■ **YOUR INSTRUCTIONS**
Below is a block of entries; repeat all of it exactly but omit the pictures.

DATA SUPPLIED below:

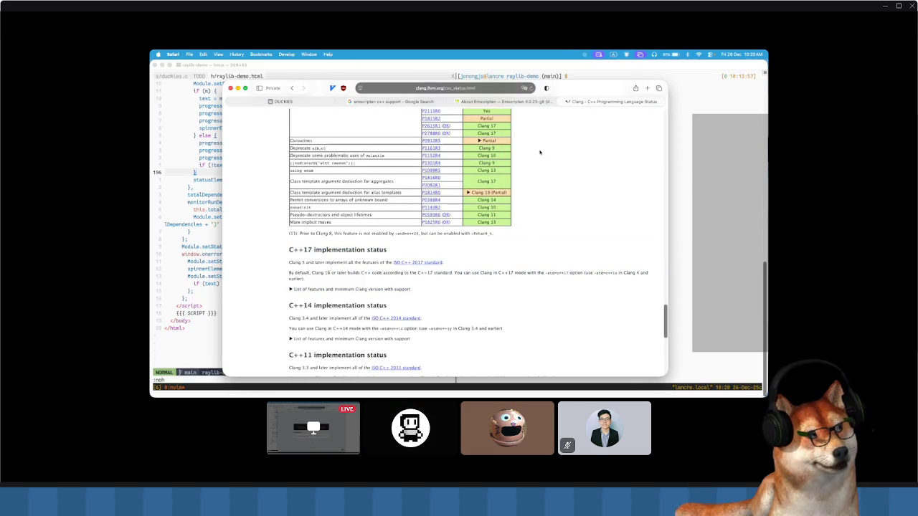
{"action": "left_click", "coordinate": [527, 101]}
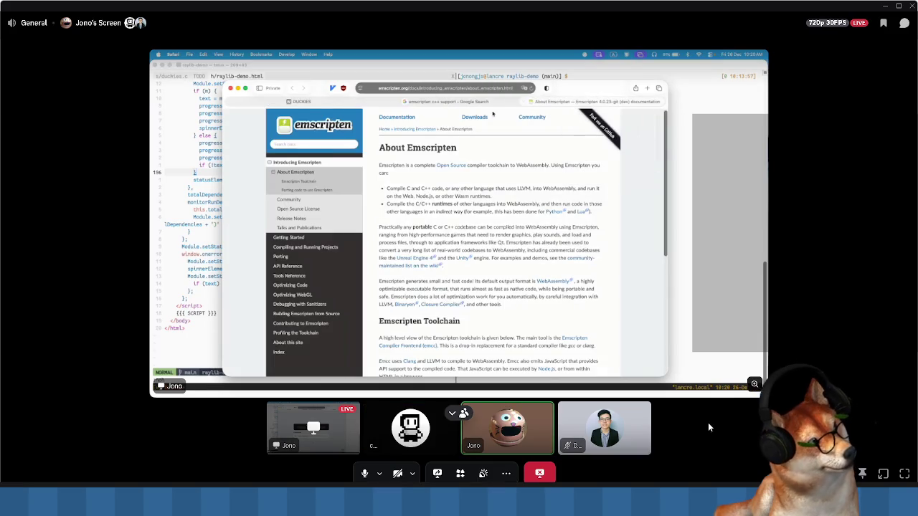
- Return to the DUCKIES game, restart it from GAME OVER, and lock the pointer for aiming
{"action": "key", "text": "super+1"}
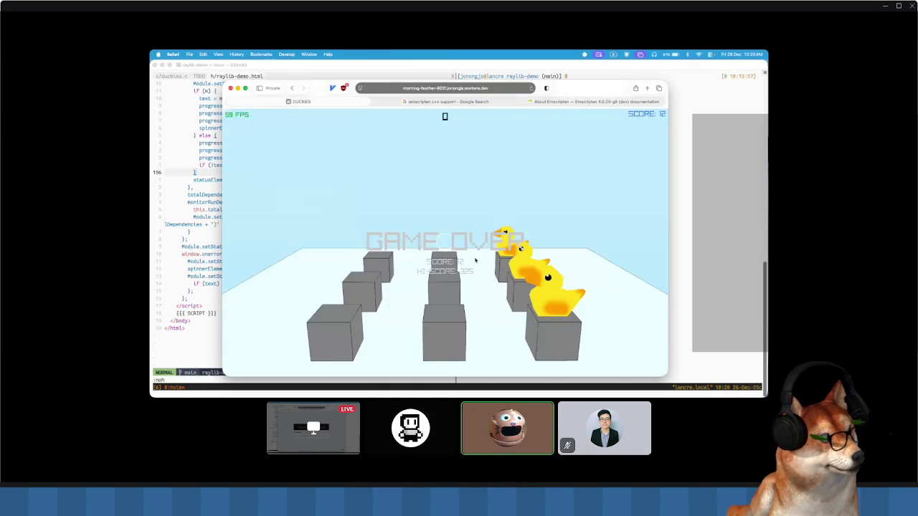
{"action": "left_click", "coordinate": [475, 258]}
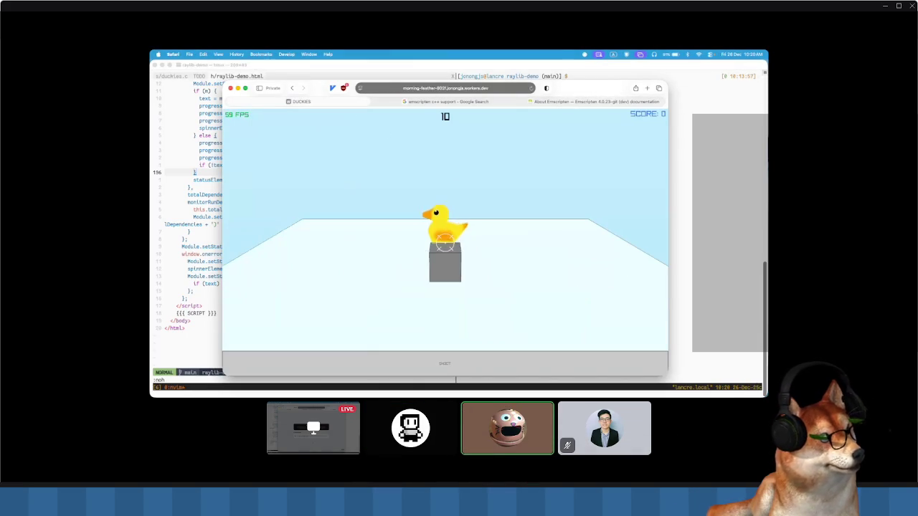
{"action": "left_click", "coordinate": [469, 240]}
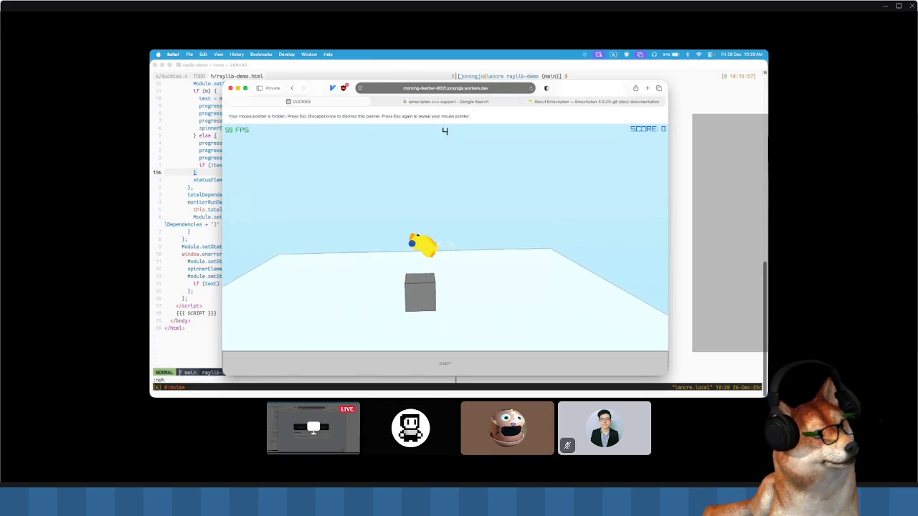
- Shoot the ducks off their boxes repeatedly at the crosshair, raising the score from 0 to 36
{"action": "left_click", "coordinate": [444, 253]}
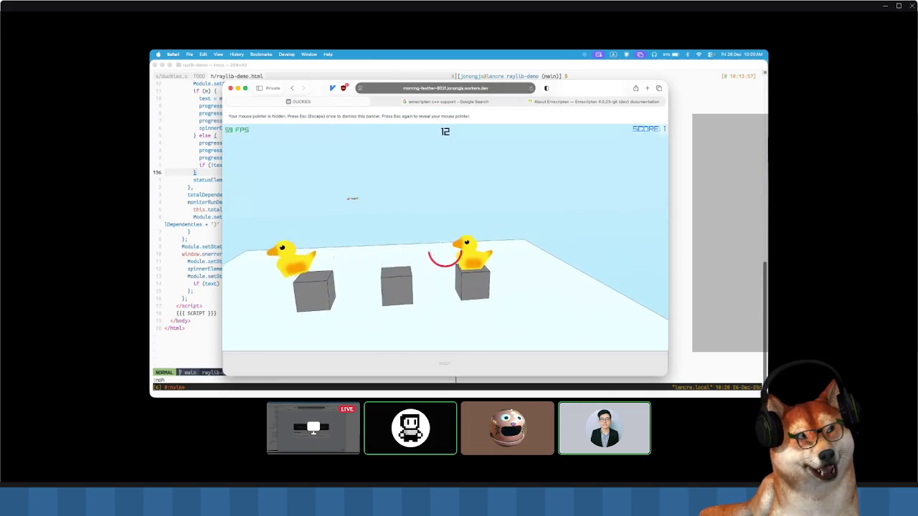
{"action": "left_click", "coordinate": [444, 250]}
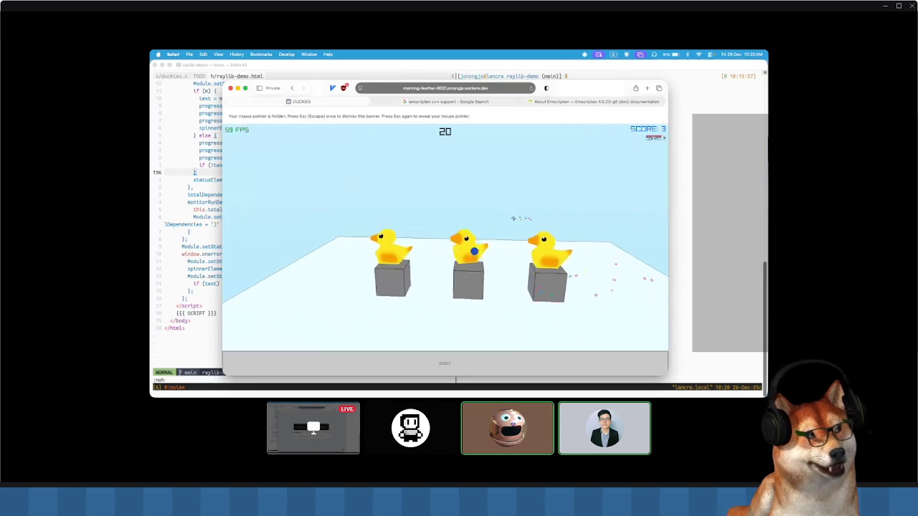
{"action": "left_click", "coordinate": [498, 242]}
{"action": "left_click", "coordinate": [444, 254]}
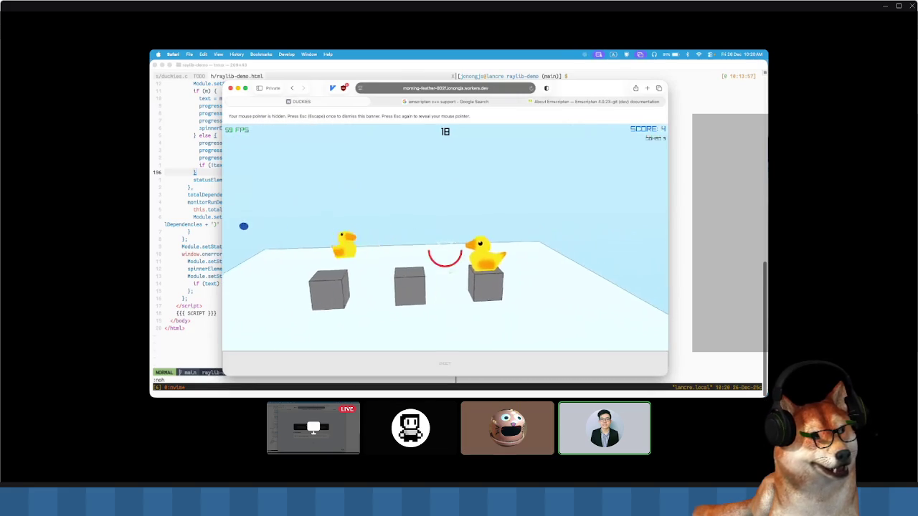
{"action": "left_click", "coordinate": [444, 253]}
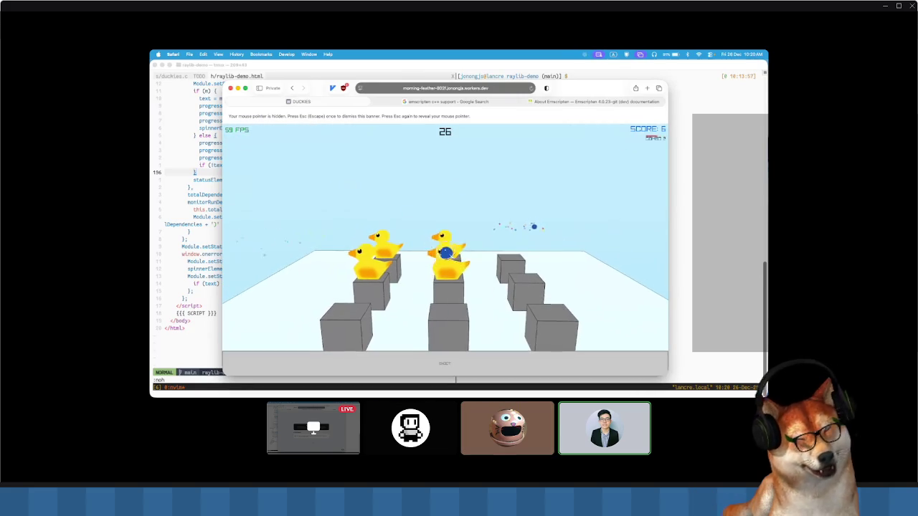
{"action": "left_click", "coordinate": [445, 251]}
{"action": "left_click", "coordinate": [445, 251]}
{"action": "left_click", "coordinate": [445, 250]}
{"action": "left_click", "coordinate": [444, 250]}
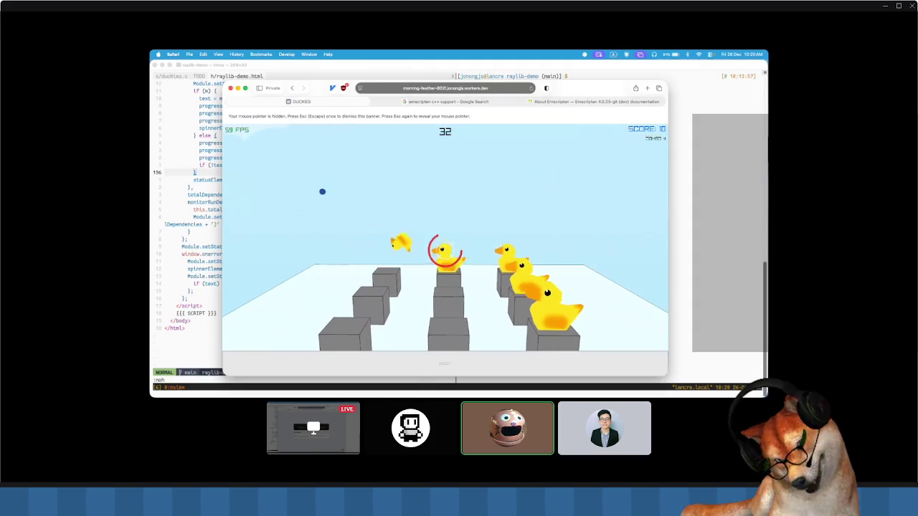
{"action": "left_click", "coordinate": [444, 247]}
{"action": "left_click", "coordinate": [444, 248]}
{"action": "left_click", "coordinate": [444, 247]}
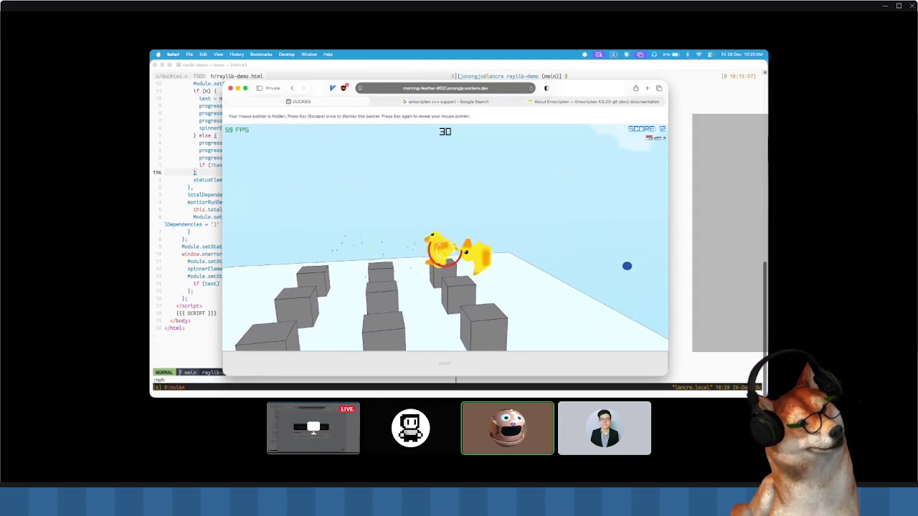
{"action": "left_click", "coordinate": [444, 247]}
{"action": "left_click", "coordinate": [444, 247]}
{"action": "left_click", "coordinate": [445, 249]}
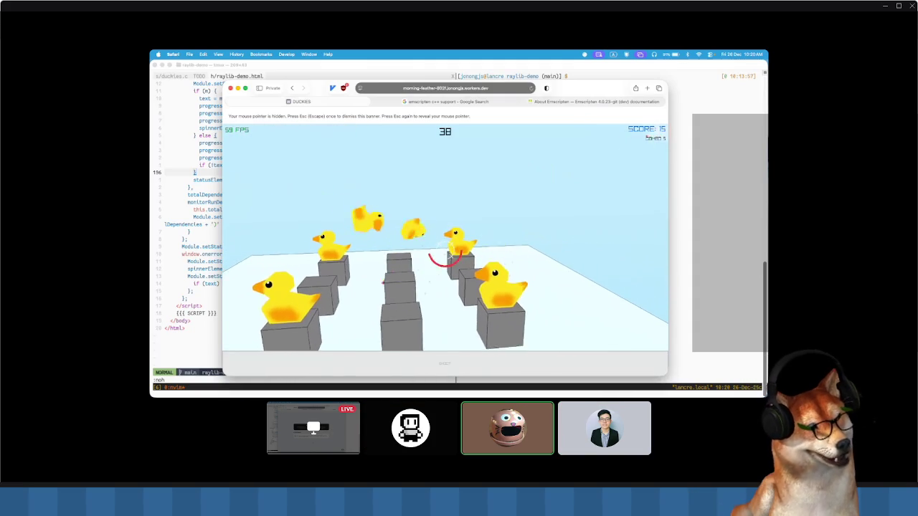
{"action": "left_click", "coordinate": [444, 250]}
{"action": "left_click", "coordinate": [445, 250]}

End of DATA SUPPLIED.

■ **PROBLEM SOLUTION**
{"action": "left_click", "coordinate": [527, 101]}
- Return to the DUCKIES game, restart it from GAME OVER, and lock the pointer for aiming
{"action": "key", "text": "super+1"}
{"action": "left_click", "coordinate": [475, 258]}
{"action": "left_click", "coordinate": [469, 240]}
- Shoot the ducks off their boxes repeatedly at the crosshair, raising the score from 0 to 36
{"action": "left_click", "coordinate": [444, 253]}
{"action": "left_click", "coordinate": [444, 250]}
{"action": "left_click", "coordinate": [498, 242]}
{"action": "left_click", "coordinate": [444, 254]}
{"action": "left_click", "coordinate": [444, 253]}
{"action": "left_click", "coordinate": [445, 251]}
{"action": "left_click", "coordinate": [445, 251]}
{"action": "left_click", "coordinate": [445, 250]}
{"action": "left_click", "coordinate": [444, 250]}
{"action": "left_click", "coordinate": [444, 247]}
{"action": "left_click", "coordinate": [444, 248]}
{"action": "left_click", "coordinate": [444, 247]}
{"action": "left_click", "coordinate": [444, 247]}
{"action": "left_click", "coordinate": [444, 247]}
{"action": "left_click", "coordinate": [445, 249]}
{"action": "left_click", "coordinate": [444, 250]}
{"action": "left_click", "coordinate": [445, 250]}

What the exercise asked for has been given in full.